If there's a particular world-swallowing online merchant you do a lot of shopping with, you can simply use your $25 debit cards to reload your gift card balance.

This goes for any merchant where you have a consolidated or well-organized method of keeping track of gift credit — Uber and Starbucks spring to mind, with their beloved smartphone apps.

If you are buying gift credit at a merchant where you already reliably spend money, this is a good way to convert prepaid debit cards into cash savings, as long as your swollen gift card balance doesn't make you spend more money than you otherwise would have.

Pay bills

I don't personally have very many bills, but I'm assured by experts that most people have a great many bills. They might be:

  • Phone;
  • Internet;
  • Cable;
  • Walker (dog, cat);
  • Insurance (homeowner's, renter's, car, health, dental, long-term care, yacht, RV, flood, drought);
  • Utilities (electric, gas, hot water, cold water, lukewarm water, elevator, heating oil, cooling oil).

Some of them may accept debit card payments at face value. Even if you usually make these payments quarterly or annually, you may be able to prepay them and have the balance roll over from one billing cycle to another.

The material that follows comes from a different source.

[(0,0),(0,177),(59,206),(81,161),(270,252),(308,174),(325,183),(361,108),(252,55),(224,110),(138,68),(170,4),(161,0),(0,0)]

This is a basically excellent idea, but like buying gift credit, you will quickly run into problems when you're producing more $25 Visa debit cards than you need to cover even your most speculative bill payments.

Liquidate as usual

Of course, these are PIN-enabled Visa prepaid debit cards, so it's also perfectly possible to liquidate their (small) balances as usual: by buying money orders or making bill payments at any merchant that allows those services to be paid for with PIN-enabled debit cards.

The problem with this approach is that while it's likely to be the cheapest in out-of-pocket cost, it's likely to be the most expensive in opportunity cost, because the same trips could be used to liquidate higher-denomination (and more profitable) PIN-enabled debit cards instead. This is the issue I've referred to in the past as "liquidation bandwidth."

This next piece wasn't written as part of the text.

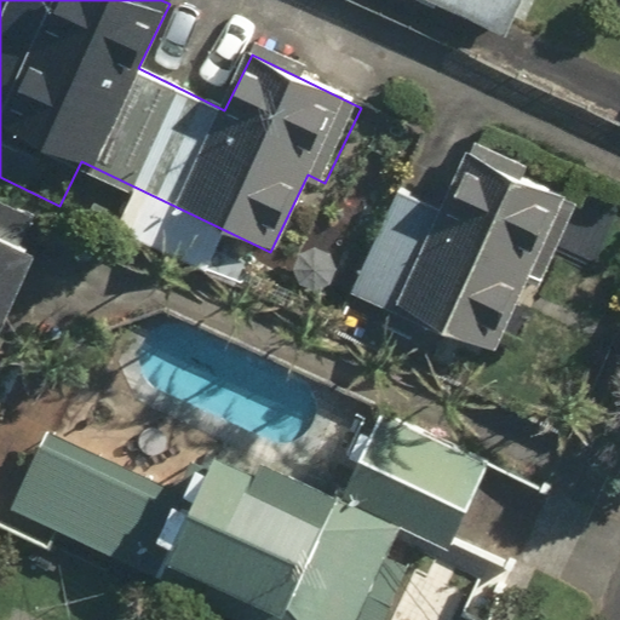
[(442,0),(510,30),(523,0),(442,0)]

If your local merchants don't throttle payments, that may not be an issue for you: you can liquidate these tiny-denomination cards side-by-side with higher-denomination cards. But if you're limited to 4 debit card swipes, or a single swipe, then you'll likely be better off swiping a higher-denomination, rather than lower-denomination, card.

Pay up

It's not nearly as sexy as loading up a Starbucks card or settling a decade's worth of car insurance payments, but there are also ways to simply pay to liquidate small-denomination debit cards. You can pay many kinds of bills online using Plastiq at a cost of 2.5% (61 cents on a $24.39 payment).

If you enroll using my personal referral link you also earn "Fee-free dollars" which allow you to make eligible bill payments without paying any fees at all — I get 400 fee-free dollars (16 $25 cards!) and you get 200 fee-free dollars (8 $25 cards!).

Plastiq has one key advantage over other bill payment services for liquidating these tiny-denomination cards: it doesn't have a minimum fee. When liquidating high-denomination cards the objective is to have a low, flat fee. That's one reason online quarterly tax payments are popular — at least among self-employed bloggers who have to make online quarterly tax payments anyway!

On the other hand, when liquidating low- or tiny-denomination cards, it's much preferable to have a fixed percentage fee no matter how high it is.

Conclusion

The good news is that 5% Back gift cards are capable of producing almost pure profit, no matter how much you have to pay to liquidate their residual balances.

The bad news is that once you have a stack of cards with residual balances, you really should put in a little bit of time to figure out the cheapest, most efficient way of liquidating those balances back to cold hard cash.